Dans un pays affichant l’égalité au cœur de sa devise, chaque manquement à ce principe choque plus qu’ailleurs. S’atteler à la réduction des inégalités est donc primordial, même si les français seront toujours inégaux devant la santé, l’éducation, la justice…

La situation est encore plus tendue en temps de crise. Les organismes de protection sociale, et l’assurance maladie en particulier, sont invités à retrouver l’équilibre comptable au plus vite, tout en conservant la qualité de notre protection sociale.

Frédéric Van Roeckeghem, directeur de la Caisse nationale d’assurance maladie des travailleurs salariés (Cnamts), juge son organisme « apte à retrouver l’équilibre sans attaque envers la protection sociale ». Le défi est de taille car, comme le rappelait notamment le Conseil Economique Social et Environnemental dans son rapport annuel, l’atout que représente la protection sociale française est indéniable, tout particulièrement en temps de crise. Ce système permet d’amortir les chocs conjoncturels, de maintenir un niveau relativement satisfaisant de demande interne, contribuant ainsi au soutien de l’activité économique, de permettre de limiter les pertes d’emplois et de préserver le mieux possible le bien-être de la population. Pourtant, le système de protection sociale ne survivra pas sans s’adapter aux exigences économiques actuelles, le défi étant de traiter l’urgence tout en assurant la pérennité du système.

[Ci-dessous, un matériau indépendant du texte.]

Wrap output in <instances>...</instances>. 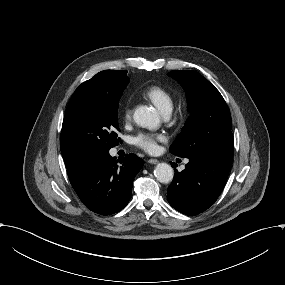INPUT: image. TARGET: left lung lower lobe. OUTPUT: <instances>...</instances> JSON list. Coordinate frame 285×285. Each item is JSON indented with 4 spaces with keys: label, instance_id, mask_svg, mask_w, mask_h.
<instances>
[{
    "label": "left lung lower lobe",
    "instance_id": "1",
    "mask_svg": "<svg viewBox=\"0 0 285 285\" xmlns=\"http://www.w3.org/2000/svg\"><path fill=\"white\" fill-rule=\"evenodd\" d=\"M188 159L182 172L175 169L176 174L167 189V199L177 211L197 215L208 209L220 195L232 159L218 155H199Z\"/></svg>",
    "mask_w": 285,
    "mask_h": 285
}]
</instances>
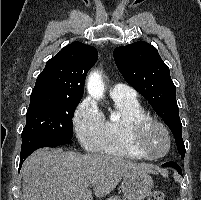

L’organisation des soins ambulatoires en France est encore largement basée sur les principes fondateurs de la médecine libérale : 

• liberté de choix du médecin par le patient, droit à des honoraires pour tout malade soigné ;

• liberté d’installation, respect du secret professionnel, liberté de prescription et contrôle des malades par les caisses. La médecine évolue, suivant ainsi la transition opérée par la société française. Si 78% des médecins de plus de 65 ans sont des hommes, 55% des moins de 40 ans sont des femmes. Par ailleurs, le temps de travail ne représente désormais plus la plus grande part de nos vies, et les médecins n’ont pas à déroger à la règle. Les jeunes praticiens ne remplaceront pas les médecins de campagne, qui exerçaient le plus souvent seuls et consacraient leur vie à leur profession.

Près de 60% des médecins généralistes libéraux exercent en groupe, ils sont même plus de 80% chez les moins de 40 ans.

Laissant une plus grande place à la formation, à l’encadrement des étudiants, s’appuyant plus fréquemment sur l’outil informatique et ayant donc vocation à diminuer l’hospitalo-centrisme des études médicales, ce mode d’exercice est plus à même de répondre aux attentes des jeunes médecins. Ces derniers, au même titre que les jeunes enseignants par exemple, attendent plus de leur formation : une véritable insertion dans le cadre professionnel, encadrée par des médecins aguerris, leur permettant de découvrir l’exercice libéral en profondeur. La tarification à l’acte n’est pas complètement adaptée à ce genre de structures. En effet, comme le rappelait le récent rapport sénatorial relatif à la présence médicale sur l’ensemble du territoire, « il y a aujourd’hui consensus sur la nécessité d’évoluer vers un système mixte qui, à côté d’une base de rémunération à l’acte, verrait se développer des rémunérations forfaitaires pour le travail de coordination, de prévention, de formation et de santé publique. »

Les maisons de santé pluridisciplinaires répondent à une demande de simplification des démarches, trop de jeunes médecins renoncent actuellement à s’installer en raison de trop lourdes contraintes et conservent ainsi le statut de remplaçants. De plus, l’exercice libéral n’a pas le vent en poupe, même si le conseil de l’ordre a récemment nuancé le tableau.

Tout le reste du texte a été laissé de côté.